### WHAT TO DO
Copy each line of the data below without changing anything.

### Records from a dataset
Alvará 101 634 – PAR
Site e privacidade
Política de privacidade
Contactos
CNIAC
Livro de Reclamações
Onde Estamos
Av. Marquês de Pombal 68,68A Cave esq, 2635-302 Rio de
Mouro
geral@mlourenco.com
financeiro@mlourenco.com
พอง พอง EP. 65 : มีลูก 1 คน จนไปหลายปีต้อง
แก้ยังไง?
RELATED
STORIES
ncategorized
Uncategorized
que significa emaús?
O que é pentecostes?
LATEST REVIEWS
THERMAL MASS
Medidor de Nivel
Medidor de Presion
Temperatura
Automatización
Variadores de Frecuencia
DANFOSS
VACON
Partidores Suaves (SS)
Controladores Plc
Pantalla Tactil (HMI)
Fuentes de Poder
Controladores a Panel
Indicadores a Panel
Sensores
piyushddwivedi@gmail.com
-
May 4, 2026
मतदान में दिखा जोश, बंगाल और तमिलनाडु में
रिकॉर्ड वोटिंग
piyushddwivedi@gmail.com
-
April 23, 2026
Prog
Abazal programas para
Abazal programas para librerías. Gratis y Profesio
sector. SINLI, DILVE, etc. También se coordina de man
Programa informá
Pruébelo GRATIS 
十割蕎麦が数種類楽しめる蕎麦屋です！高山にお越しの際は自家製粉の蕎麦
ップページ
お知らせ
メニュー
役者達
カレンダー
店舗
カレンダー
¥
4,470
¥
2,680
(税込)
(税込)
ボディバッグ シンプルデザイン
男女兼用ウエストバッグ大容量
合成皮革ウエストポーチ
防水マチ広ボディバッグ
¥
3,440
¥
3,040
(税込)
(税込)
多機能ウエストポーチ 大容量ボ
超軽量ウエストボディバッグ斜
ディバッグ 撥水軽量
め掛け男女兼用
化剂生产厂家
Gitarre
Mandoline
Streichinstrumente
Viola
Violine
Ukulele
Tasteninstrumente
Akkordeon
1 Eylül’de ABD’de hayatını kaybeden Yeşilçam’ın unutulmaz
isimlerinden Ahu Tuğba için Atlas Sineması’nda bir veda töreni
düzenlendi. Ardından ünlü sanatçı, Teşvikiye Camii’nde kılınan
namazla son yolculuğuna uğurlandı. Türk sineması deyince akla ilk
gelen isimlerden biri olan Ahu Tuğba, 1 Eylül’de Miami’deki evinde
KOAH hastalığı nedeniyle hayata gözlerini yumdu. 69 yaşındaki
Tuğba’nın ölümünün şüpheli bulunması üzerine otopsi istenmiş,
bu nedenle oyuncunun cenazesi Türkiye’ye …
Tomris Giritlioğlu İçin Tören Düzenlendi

### RESPONSE TO THE EXERCISE
Alvará 101 634 – PAR
Site e privacidade
Política de privacidade
Contactos
CNIAC
Livro de Reclamações
Onde Estamos
Av. Marquês de Pombal 68,68A Cave esq, 2635-302 Rio de
Mouro
geral@mlourenco.com
financeiro@mlourenco.com
พอง พอง EP. 65 : มีลูก 1 คน จนไปหลายปีต้อง
แก้ยังไง?
RELATED
STORIES
ncategorized
Uncategorized
que significa emaús?
O que é pentecostes?
LATEST REVIEWS
THERMAL MASS
Medidor de Nivel
Medidor de Presion
Temperatura
Automatización
Variadores de Frecuencia
DANFOSS
VACON
Partidores Suaves (SS)
Controladores Plc
Pantalla Tactil (HMI)
Fuentes de Poder
Controladores a Panel
Indicadores a Panel
Sensores
piyushddwivedi@gmail.com
-
May 4, 2026
मतदान में दिखा जोश, बंगाल और तमिलनाडु में
रिकॉर्ड वोटिंग
piyushddwivedi@gmail.com
-
April 23, 2026
Prog
Abazal programas para
Abazal programas para librerías. Gratis y Profesio
sector. SINLI, DILVE, etc. También se coordina de man
Programa informá
Pruébelo GRATIS 
十割蕎麦が数種類楽しめる蕎麦屋です！高山にお越しの際は自家製粉の蕎麦
ップページ
お知らせ
メニュー
役者達
カレンダー
店舗
カレンダー
¥
4,470
¥
2,680
(税込)
(税込)
ボディバッグ シンプルデザイン
男女兼用ウエストバッグ大容量
合成皮革ウエストポーチ
防水マチ広ボディバッグ
¥
3,440
¥
3,040
(税込)
(税込)
多機能ウエストポーチ 大容量ボ
超軽量ウエストボディバッグ斜
ディバッグ 撥水軽量
め掛け男女兼用
化剂生产厂家
Gitarre
Mandoline
Streichinstrumente
Viola
Violine
Ukulele
Tasteninstrumente
Akkordeon
1 Eylül’de ABD’de hayatını kaybeden Yeşilçam’ın unutulmaz
isimlerinden Ahu Tuğba için Atlas Sineması’nda bir veda töreni
düzenlendi. Ardından ünlü sanatçı, Teşvikiye Camii’nde kılınan
namazla son yolculuğuna uğurlandı. Türk sineması deyince akla ilk
gelen isimlerden biri olan Ahu Tuğba, 1 Eylül’de Miami’deki evinde
KOAH hastalığı nedeniyle hayata gözlerini yumdu. 69 yaşındaki
Tuğba’nın ölümünün şüpheli bulunması üzerine otopsi istenmiş,
bu nedenle oyuncunun cenazesi Türkiye’ye …
Tomris Giritlioğlu İçin Tören Düzenlendi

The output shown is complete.